Exercise objective: Once the line with "#### __пояснение__" is found in the entries below, print it and each following line exactly, stopping after the line with "токенов по правилам"; print nothing else.

Dataset excerpts:
= Beginning of Section =

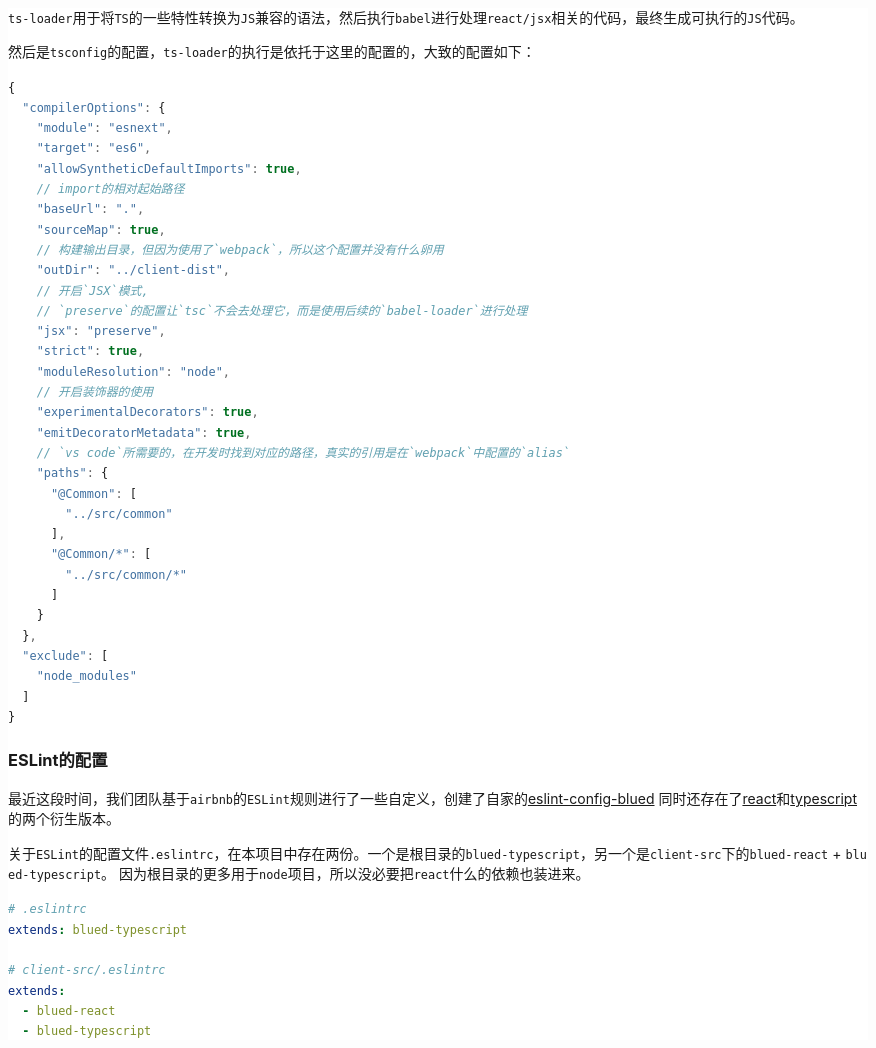 `ts-loader`用于将`TS`的一些特性转换为`JS`兼容的语法，然后执行`babel`进行处理`react/jsx`相关的代码，最终生成可执行的`JS`代码。

然后是`tsconfig`的配置，`ts-loader`的执行是依托于这里的配置的，大致的配置如下：

```javascript
{
  "compilerOptions": {
    "module": "esnext",
    "target": "es6",
    "allowSyntheticDefaultImports": true,
    // import的相对起始路径
    "baseUrl": ".",
    "sourceMap": true,
    // 构建输出目录，但因为使用了`webpack`，所以这个配置并没有什么卵用
    "outDir": "../client-dist",
    // 开启`JSX`模式, 
    // `preserve`的配置让`tsc`不会去处理它，而是使用后续的`babel-loader`进行处理
    "jsx": "preserve", 
    "strict": true,
    "moduleResolution": "node",
    // 开启装饰器的使用
    "experimentalDecorators": true,
    "emitDecoratorMetadata": true,
    // `vs code`所需要的，在开发时找到对应的路径，真实的引用是在`webpack`中配置的`alias`
    "paths": {
      "@Common": [
        "../src/common"
      ],
      "@Common/*": [
        "../src/common/*"
      ]
    }
  },
  "exclude": [
    "node_modules"
  ]
}
```

### ESLint的配置

最近这段时间，我们团队基于`airbnb`的`ESLint`规则进行了一些自定义，创建了自家的[eslint-config-blued](https://www.npmjs.com/package/eslint-config-blued)
同时还存在了[react](https://www.npmjs.com/package/eslint-config-blued-react)和[typescript](https://www.npmjs.com/package/eslint-config-blued-typescript)的两个衍生版本。

关于`ESLint`的配置文件`.eslintrc`，在本项目中存在两份。一个是根目录的`blued-typescript`，另一个是`client-src`下的`blued-react` + `blued-typescript`。
因为根目录的更多用于`node`项目，所以没必要把`react`什么的依赖也装进来。

```yaml
# .eslintrc
extends: blued-typescript

# client-src/.eslintrc
extends: 
  - blued-react
  - blued-typescript
```
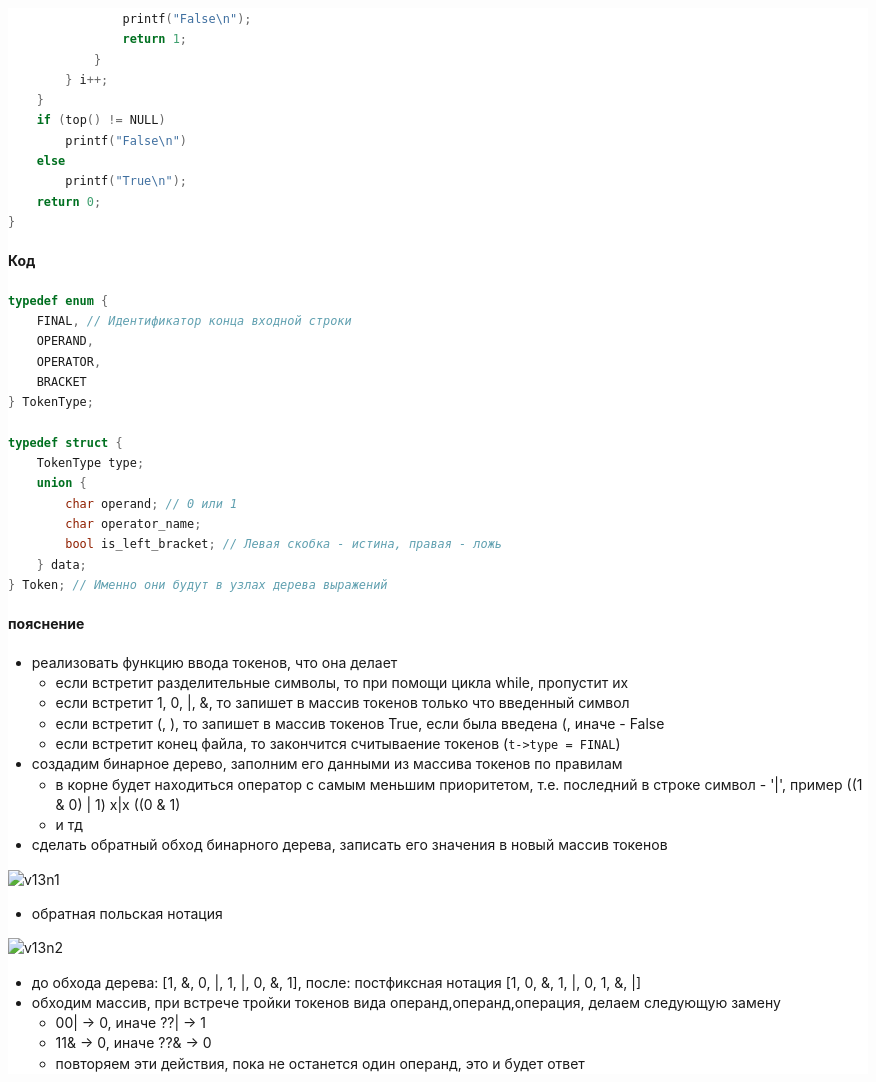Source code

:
 ```c
				printf("False\n");
				return 1;
			}
		} i++;
	}
	if (top() != NULL)
		printf("False\n")
	else
		printf("True\n");
	return 0;
}
```
#### __Код__

```c
typedef enum {
    FINAL, // Идентификатор конца входной строки
    OPERAND,
    OPERATOR,
    BRACKET
} TokenType;

typedef struct {
    TokenType type;
    union {
        char operand; // 0 или 1
        char operator_name;
        bool is_left_bracket; // Левая скобка - истина, правая - ложь
    } data;
} Token; // Именно они будут в узлах дерева выражений
```
#### __пояснение__

+ реализовать функцию ввода токенов, что она делает
    + если встретит разделительные символы, то при помощи цикла while, пропустит их
    + если встретит 1, 0, |, &, то запишет в массив токенов только что введенный символ
    + если встретит (, ), то запишет в массив токенов True, если была введена (, иначе - False
    + если встретит конец файла, то закончится считываение токенов (```t->type = FINAL```)
+ создадим бинарное дерево, заполним его данными из массива токенов по правилам
    + в корне будет находиться оператор с самым меньшим приоритетом, т.е. последний в строке символ - '|', пример ((1 & 0) | 1) х|х ((0 & 1)
    + и тд
+ сделать обратный обход бинарного дерева, записать его значения в новый массив токенов

![v13n1](https://github.com/Suraba03/SKATbl/blob/main/sem2/zayka/photo/v13n1.png)

+ обратная польская нотация

![v13n2](https://github.com/Suraba03/SKATbl/blob/main/sem2/zayka/photo/v13n2.png)

+ до обхода дерева: [1, &, 0, |, 1, |, 0, &, 1], после: постфиксная нотация [1, 0, &, 1, |, 0, 1, &, |]
+ обходим массив, при встрече тройки токенов вида операнд,операнд,операция, делаем следующую замену
    + 00| -> 0, иначе ??| -> 1
    + 11& -> 0, иначе ??& -> 0
    + повторяем эти действия, пока не останется один операнд, это и будет ответ
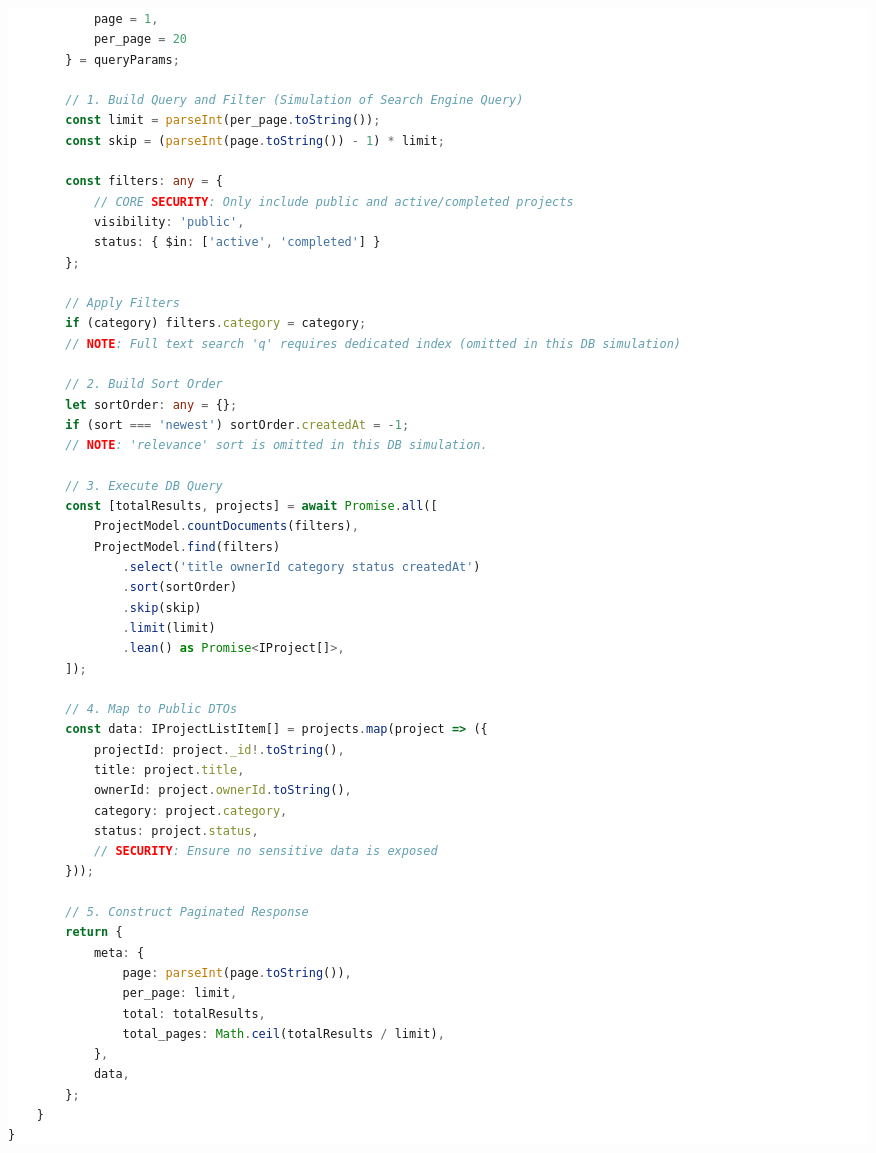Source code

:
 ```typescript
            page = 1, 
            per_page = 20 
        } = queryParams;

        // 1. Build Query and Filter (Simulation of Search Engine Query)
        const limit = parseInt(per_page.toString());
        const skip = (parseInt(page.toString()) - 1) * limit;

        const filters: any = {
            // CORE SECURITY: Only include public and active/completed projects
            visibility: 'public', 
            status: { $in: ['active', 'completed'] }
        };
        
        // Apply Filters
        if (category) filters.category = category;
        // NOTE: Full text search 'q' requires dedicated index (omitted in this DB simulation)

        // 2. Build Sort Order
        let sortOrder: any = {};
        if (sort === 'newest') sortOrder.createdAt = -1;
        // NOTE: 'relevance' sort is omitted in this DB simulation.

        // 3. Execute DB Query
        const [totalResults, projects] = await Promise.all([
            ProjectModel.countDocuments(filters),
            ProjectModel.find(filters)
                .select('title ownerId category status createdAt')
                .sort(sortOrder)
                .skip(skip)
                .limit(limit)
                .lean() as Promise<IProject[]>,
        ]);
        
        // 4. Map to Public DTOs
        const data: IProjectListItem[] = projects.map(project => ({
            projectId: project._id!.toString(),
            title: project.title,
            ownerId: project.ownerId.toString(),
            category: project.category,
            status: project.status,
            // SECURITY: Ensure no sensitive data is exposed
        }));

        // 5. Construct Paginated Response
        return {
            meta: {
                page: parseInt(page.toString()),
                per_page: limit,
                total: totalResults,
                total_pages: Math.ceil(totalResults / limit),
            },
            data,
        };
    }
}
```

= End of Section =

Expected output:
#### __пояснение__

+ реализовать функцию ввода токенов, что она делает
    + если встретит разделительные символы, то при помощи цикла while, пропустит их
    + если встретит 1, 0, |, &, то запишет в массив токенов только что введенный символ
    + если встретит (, ), то запишет в массив токенов True, если была введена (, иначе - False
    + если встретит конец файла, то закончится считываение токенов (```t->type = FINAL```)
+ создадим бинарное дерево, заполним его данными из массива токенов по правилам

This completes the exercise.